→ **DATASET**
☆ ☆ ☆ ☆

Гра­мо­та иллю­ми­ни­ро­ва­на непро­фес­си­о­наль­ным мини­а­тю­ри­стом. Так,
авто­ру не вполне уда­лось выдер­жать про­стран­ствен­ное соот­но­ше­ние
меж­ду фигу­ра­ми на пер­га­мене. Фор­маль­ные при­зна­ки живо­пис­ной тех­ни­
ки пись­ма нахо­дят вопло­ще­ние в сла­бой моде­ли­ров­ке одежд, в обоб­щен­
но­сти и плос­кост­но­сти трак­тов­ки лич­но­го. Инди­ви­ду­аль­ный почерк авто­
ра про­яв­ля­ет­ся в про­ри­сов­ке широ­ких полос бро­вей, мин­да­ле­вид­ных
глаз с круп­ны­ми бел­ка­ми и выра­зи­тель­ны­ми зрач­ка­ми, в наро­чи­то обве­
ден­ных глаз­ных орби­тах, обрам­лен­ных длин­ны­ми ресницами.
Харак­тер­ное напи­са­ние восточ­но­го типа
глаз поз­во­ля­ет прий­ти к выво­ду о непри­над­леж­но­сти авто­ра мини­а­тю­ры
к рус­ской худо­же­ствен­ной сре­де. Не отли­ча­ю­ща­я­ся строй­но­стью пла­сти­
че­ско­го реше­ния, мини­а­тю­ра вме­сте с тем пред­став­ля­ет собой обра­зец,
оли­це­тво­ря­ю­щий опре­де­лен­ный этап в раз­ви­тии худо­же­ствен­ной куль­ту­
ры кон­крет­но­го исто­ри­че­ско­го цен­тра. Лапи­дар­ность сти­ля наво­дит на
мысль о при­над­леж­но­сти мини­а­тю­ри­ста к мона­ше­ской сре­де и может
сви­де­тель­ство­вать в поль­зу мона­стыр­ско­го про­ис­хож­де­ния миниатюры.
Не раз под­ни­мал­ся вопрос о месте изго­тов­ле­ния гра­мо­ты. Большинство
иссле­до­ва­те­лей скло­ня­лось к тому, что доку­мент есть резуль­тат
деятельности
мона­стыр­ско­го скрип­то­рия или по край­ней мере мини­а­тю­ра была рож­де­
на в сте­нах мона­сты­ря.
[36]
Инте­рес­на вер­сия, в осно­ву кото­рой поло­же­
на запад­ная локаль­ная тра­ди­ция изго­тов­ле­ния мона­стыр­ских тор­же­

☆ ☆ ☆ ☆

→ **WORK REQUIRED**
Search the records above for the string "изго" and copy each line that holds it.

→ **SOLUTION TO THIS EXERCISE**
Не раз под­ни­мал­ся вопрос о месте изго­тов­ле­ния гра­мо­ты. Большинство
на запад­ная локаль­ная тра­ди­ция изго­тов­ле­ния мона­стыр­ских тор­же­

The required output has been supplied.